Following a report last week that several websites established by the State of Vermont were vulnerable to a data breach, the state has restricted access to sensitive information on the sites, according to Scott Carbee, chief information officer for the Agency of Digital Services.
The move follows reporting by independent journalist Scott Krebs that hundreds of organizations — from banks to health care providers to the District of Columbia — were leaving exposed private and sensitive information from websites created using Salesforce Community software.
Krebs, a former Washington Post reporter who focuses on cybersecurity, wrote that the data exposure was caused by a misconfiguration in the software that allowed “an unauthenticated user to access records that should only be available after logging in.”
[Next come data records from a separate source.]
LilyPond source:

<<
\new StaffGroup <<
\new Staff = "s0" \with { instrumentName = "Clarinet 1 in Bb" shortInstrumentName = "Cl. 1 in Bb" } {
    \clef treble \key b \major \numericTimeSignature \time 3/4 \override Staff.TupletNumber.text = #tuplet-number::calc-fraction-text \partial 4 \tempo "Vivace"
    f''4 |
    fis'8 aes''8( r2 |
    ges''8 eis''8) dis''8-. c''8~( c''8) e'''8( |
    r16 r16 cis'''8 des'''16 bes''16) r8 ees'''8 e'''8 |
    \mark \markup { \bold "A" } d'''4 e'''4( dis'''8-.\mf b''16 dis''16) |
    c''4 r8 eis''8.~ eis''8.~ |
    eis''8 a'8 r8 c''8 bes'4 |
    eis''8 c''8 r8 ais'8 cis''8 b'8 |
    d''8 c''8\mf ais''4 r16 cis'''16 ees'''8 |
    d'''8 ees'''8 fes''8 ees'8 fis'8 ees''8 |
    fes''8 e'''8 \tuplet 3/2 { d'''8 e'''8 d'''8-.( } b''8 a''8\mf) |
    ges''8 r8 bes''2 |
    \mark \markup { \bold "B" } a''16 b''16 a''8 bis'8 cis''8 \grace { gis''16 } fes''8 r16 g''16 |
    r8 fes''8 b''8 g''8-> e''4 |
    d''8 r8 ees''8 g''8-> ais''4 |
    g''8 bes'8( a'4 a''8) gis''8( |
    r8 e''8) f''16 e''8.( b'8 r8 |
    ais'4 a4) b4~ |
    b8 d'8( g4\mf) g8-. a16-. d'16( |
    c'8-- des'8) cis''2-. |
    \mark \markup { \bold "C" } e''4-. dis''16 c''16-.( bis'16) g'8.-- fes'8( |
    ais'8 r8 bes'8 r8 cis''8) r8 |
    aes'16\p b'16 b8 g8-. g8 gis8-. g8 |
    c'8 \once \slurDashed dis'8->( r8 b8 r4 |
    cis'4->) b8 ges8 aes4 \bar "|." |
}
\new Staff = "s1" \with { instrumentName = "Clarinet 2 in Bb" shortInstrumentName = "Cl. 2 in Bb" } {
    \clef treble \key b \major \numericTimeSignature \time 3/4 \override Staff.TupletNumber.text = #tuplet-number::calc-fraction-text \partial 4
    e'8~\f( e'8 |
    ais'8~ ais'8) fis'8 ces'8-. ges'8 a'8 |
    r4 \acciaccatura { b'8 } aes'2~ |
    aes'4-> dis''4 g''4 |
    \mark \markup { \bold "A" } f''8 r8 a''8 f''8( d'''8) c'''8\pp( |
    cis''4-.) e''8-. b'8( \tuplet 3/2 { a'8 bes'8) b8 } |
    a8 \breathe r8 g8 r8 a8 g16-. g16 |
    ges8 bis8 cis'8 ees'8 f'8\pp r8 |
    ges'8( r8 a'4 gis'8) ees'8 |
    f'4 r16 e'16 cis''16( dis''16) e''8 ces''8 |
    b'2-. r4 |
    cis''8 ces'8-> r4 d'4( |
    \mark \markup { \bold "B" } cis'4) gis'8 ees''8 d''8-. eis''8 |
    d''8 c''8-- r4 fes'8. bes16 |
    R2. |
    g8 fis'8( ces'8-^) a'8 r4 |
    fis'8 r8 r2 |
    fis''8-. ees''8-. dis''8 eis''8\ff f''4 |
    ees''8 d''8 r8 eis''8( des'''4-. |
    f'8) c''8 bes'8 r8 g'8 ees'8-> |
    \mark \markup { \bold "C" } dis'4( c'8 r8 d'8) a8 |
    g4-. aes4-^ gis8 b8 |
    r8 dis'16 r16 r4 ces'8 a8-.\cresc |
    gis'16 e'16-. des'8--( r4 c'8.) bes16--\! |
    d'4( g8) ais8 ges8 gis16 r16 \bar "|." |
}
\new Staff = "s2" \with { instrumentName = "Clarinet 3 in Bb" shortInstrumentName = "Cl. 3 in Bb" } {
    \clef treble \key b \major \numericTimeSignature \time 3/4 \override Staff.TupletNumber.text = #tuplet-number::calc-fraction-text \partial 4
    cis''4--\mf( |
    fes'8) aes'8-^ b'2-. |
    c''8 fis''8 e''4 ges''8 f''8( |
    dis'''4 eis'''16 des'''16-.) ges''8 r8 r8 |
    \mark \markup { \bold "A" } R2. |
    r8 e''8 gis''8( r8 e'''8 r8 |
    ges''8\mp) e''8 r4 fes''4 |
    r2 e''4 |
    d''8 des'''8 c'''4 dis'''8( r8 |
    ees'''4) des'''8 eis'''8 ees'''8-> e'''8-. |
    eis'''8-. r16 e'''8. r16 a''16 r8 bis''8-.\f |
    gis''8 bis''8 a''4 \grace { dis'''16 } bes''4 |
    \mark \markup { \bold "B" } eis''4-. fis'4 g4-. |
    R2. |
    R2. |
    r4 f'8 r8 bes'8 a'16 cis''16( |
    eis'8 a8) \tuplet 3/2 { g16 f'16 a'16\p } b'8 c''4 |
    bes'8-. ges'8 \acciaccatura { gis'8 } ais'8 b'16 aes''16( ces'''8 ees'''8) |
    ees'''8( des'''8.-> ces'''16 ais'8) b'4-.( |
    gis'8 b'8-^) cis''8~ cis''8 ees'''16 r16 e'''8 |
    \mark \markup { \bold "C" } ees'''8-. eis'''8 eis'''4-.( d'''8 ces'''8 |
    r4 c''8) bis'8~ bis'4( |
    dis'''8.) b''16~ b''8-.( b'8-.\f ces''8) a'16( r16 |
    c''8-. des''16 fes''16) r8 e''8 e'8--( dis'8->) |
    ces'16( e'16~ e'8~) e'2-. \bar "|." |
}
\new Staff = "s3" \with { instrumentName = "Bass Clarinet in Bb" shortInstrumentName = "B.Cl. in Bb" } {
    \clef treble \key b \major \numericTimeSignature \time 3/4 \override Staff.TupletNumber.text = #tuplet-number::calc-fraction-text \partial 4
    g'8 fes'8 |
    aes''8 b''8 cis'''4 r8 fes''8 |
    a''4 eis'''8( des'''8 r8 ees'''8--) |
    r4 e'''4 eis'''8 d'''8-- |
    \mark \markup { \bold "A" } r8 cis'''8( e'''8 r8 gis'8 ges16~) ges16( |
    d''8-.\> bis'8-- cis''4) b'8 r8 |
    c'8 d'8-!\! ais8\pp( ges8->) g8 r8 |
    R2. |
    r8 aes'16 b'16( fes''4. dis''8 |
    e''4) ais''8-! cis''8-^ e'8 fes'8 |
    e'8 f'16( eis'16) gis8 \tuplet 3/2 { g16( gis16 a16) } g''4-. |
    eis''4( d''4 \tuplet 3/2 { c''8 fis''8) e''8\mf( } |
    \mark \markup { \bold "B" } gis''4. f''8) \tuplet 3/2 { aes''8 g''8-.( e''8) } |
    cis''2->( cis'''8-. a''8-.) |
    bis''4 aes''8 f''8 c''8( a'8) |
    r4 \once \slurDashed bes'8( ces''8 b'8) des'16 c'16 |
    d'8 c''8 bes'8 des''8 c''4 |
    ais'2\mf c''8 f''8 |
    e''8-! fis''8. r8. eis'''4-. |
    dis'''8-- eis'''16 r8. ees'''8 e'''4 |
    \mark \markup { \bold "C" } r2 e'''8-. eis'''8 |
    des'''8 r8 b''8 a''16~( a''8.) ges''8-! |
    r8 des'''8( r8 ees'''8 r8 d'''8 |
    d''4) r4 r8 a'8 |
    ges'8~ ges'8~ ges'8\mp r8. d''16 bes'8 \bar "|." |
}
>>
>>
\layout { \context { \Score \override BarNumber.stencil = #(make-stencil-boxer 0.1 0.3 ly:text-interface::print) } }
Krebs reported that at least five Vermont state websites were affected, including one related to the Department of Labor’s Pandemic Unemployment Assistance program. On that site, a person’s name, address, telephone number, email address, Social Security number and bank account number were vulnerable, Krebs wrote.
Carbee said that had been true until last winter, when his staff discovered the vulnerability to the Pandemic Unemployment Assistance website and closed off access to that information. Last week, after Krebs published his report, the state made similar changes to four other sites, according to Carbee.
Vermont state government uses Salesforce for customer-facing websites, such as those related to unemployment benefits, vaccine registration and grant applications, according to Carbee, and for many applications, including the Department of Labor’s Pandemic Unemployment Assistance program, the Cannabis Control Board and the Department of Liquor and Lottery.
Carbee told Krebs the vulnerable sites were created quickly during the Covid-19 pandemic and did not undergo the state’s normal security review process.
As for the information, “I would not characterize this as a breach,” Carbee said of the Salesforce problem, explaining that a breach involves a grab of data by someone with ill intent. Rather, he said, some data was exposed, but it would have taken a determined person to find the information.
“The exposure was not that somebody could go in, harvest all the data out of our Salesforce site and go away,” Carbee said. “They had to be very deliberate in the way that they went into the site, the way they searched the site, and then they could search one record at a time.”
Carbee said the Agency of Digital Services has not found any evidence of any unauthorized access to the exposed information on state websites.
Except for the Pandemic Unemployment Assistance program, according to Carbee, the only vulnerable information on state websites was people’s names, addresses and telephone numbers.
As far as the Agency of Digital Services can determine, Carbee said, there is no evidence that any information was actually accessed.